Auch die verbreitete Annahme, dass Täter des sexuellen Missbrauchs von Kindern häufig rückfällig würden, lasse sich vor dem empirischen Hintergrund so nicht halten, gibt Franzke zu bedenken.
Franzke weist zudem auf den "erheblich divergierenden Unrechtsgehalt" etwa der §§ 176, 176 a, 176b und 184b StGB hin, die alle von dem Gesetzentwurf erfasst werden: "Verdient derjenige, der ein Kind durch den Missbrauch tötet, tatsächlich registerrechtlich dieselbe Behandlung wie jemand, der vor einem Kind exhibiert oder der im Internet aus fehlgeleiteter Neugier einmalig nach Kinderpornographie sucht und dabei womöglich noch scheitert?"

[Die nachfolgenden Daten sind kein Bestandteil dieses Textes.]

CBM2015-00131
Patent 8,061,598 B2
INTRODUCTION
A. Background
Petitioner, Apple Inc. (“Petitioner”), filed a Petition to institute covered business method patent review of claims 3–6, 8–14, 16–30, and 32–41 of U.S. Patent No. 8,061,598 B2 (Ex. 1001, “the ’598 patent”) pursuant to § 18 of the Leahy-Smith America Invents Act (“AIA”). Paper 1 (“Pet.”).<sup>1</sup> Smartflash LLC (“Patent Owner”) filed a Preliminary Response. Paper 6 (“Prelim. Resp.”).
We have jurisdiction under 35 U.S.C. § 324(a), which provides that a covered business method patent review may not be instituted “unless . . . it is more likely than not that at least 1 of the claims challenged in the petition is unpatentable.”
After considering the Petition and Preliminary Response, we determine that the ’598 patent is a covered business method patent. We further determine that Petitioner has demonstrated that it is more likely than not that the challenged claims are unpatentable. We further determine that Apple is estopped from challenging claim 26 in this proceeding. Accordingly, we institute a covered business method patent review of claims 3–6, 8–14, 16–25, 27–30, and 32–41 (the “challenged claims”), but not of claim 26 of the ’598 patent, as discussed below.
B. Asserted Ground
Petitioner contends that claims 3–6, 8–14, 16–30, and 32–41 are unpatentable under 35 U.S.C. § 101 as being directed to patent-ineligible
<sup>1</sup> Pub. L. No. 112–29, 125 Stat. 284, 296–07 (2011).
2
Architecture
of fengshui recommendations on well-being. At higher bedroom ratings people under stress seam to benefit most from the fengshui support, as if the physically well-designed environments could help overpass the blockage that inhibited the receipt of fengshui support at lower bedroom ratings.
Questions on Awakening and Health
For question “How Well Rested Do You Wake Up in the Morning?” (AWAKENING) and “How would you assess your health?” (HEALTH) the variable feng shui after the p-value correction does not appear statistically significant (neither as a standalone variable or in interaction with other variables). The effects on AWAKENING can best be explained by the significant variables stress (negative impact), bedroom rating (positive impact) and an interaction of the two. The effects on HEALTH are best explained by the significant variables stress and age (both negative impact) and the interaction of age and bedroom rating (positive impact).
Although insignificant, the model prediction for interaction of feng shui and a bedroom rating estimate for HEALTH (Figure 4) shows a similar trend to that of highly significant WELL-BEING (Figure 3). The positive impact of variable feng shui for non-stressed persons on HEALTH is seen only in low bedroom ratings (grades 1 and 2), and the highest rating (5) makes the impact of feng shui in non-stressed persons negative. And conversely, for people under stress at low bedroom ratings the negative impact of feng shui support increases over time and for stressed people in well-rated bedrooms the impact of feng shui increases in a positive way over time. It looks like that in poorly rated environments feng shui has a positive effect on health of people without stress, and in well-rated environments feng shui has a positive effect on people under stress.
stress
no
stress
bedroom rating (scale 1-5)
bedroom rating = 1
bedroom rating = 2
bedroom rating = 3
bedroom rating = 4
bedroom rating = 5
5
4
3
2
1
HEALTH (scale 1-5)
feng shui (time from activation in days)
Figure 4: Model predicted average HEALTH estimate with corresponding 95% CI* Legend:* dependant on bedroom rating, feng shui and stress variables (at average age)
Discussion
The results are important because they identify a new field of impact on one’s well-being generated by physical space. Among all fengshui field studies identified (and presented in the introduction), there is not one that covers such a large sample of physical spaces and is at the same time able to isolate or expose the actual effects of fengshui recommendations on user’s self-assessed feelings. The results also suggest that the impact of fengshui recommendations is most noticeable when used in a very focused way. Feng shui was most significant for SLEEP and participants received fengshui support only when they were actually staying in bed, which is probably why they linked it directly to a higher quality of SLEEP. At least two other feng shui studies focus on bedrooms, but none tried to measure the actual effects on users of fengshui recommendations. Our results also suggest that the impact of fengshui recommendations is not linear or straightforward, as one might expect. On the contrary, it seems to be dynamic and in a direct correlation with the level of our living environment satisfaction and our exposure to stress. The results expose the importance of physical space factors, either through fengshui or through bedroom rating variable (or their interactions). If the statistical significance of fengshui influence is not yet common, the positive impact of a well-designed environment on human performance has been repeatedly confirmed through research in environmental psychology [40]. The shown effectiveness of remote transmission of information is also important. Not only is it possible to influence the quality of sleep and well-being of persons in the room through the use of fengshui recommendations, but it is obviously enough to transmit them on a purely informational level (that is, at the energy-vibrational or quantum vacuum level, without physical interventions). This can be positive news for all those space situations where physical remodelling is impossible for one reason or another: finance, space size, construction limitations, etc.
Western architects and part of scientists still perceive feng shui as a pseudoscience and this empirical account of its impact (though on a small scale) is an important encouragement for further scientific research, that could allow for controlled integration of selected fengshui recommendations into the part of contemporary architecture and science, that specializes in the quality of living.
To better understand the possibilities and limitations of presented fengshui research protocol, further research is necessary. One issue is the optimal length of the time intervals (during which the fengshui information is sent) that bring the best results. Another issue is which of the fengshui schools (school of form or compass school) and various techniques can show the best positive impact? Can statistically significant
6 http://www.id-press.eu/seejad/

Dass bei schweren Delikten ein lebenslanger Ausschluss von Tätigkeiten in der Jugendhilfe gerechtfertigt sein kann, steht auch für Franzke außer Frage, wie er betont. Weitergehende Regelungen seien aber "weder erforderlich noch in der vorgeschlagenen Herangehensweise nach dem ‚Gießkannenprinzip‘ verhältnismäßig und könnten sich schnell durch ihre massiv stigmatisierende Wirkung als das Gegenteil der angestrebten Prävention erweisen." Zudem sei statistisch in jüngerer Vergangenheit keine Zunahme an entsprechenden Delikten zu verzeichnen.
Justizministerium: Sonstige Berufe nicht betroffen
Schon nach derzeitiger Rechtslage würde ein "sauberes" erweitertes Führungszeugnis allerdings im Zweifel verlangen, dass ein Täter zehn Jahre lang nicht mehr einschlägig in Erscheinung getreten wäre. Warum also die Verschärfung, die Baden-Württemberg nun anstrebt? Die Schwere des Delikts sei dabei nicht entscheidend, heißt es seitens des Justizministeriums. Schließlich gehe es nicht um die Sanktionierung begangener, sondern um die Verhinderung künftiger Straftaten.
Für das Ministerium ist der Fall klar: "Die Verurteilungen wegen Sexualstraftaten zum Nachteil von Kindern zeigen, dass der Verurteilte sexuelles Interesse an Kindern hatte, auch wenn sich dieses teilweise – ggf. noch – nicht im realen Missbrauch eines Kindes durch den Verurteilten selbst manifestiert hat", so Pressesprecher Robert Schray gegenüber LTO. Minderjährige seien "vor einem engen und unbeaufsichtigten Umgang mit diesen Tätern dauerhaft zu schützen".
Die Resozialisierung der Täter wolle man deshalb keineswegs aufgeben, betont er. Sie werde dadurch gewährleistet, dass die Verurteilungen lediglich in das erweiterte Führungszeugnis dauerhaft aufgenommen würden, welches nur ein beschränkter Kreis von Arbeitgebern verlangen kann. Die verurteilten Sexualstraftäter würden daher in ihrem sonstigen beruflichen Fortkommen nicht beeinträchtigt. Allerdings wäre die Regelung bereits auf Hausmeister in Schulen oder Bademeister anwendbar, kritisiert Franzke. Der Eingriff in die Berufsfreiheit wiegt damit nicht wenig.
Der baden-württembergische Gesetzentwurf wurde Mitte Dezember von der Landesregierung in den Bundesrat eingebracht. Die Initiative hat auf Länderebene bereits Unterstützer gefunden. Nach Auskunft des Justizministeriums sind Nordrhein-Westfalen und das Saarland bereits beigetreten. Um weitere Zustimmung wird nun geworben. Als nächster Schritt steht die Beratung in den Ausschüssen des Bundesrates an.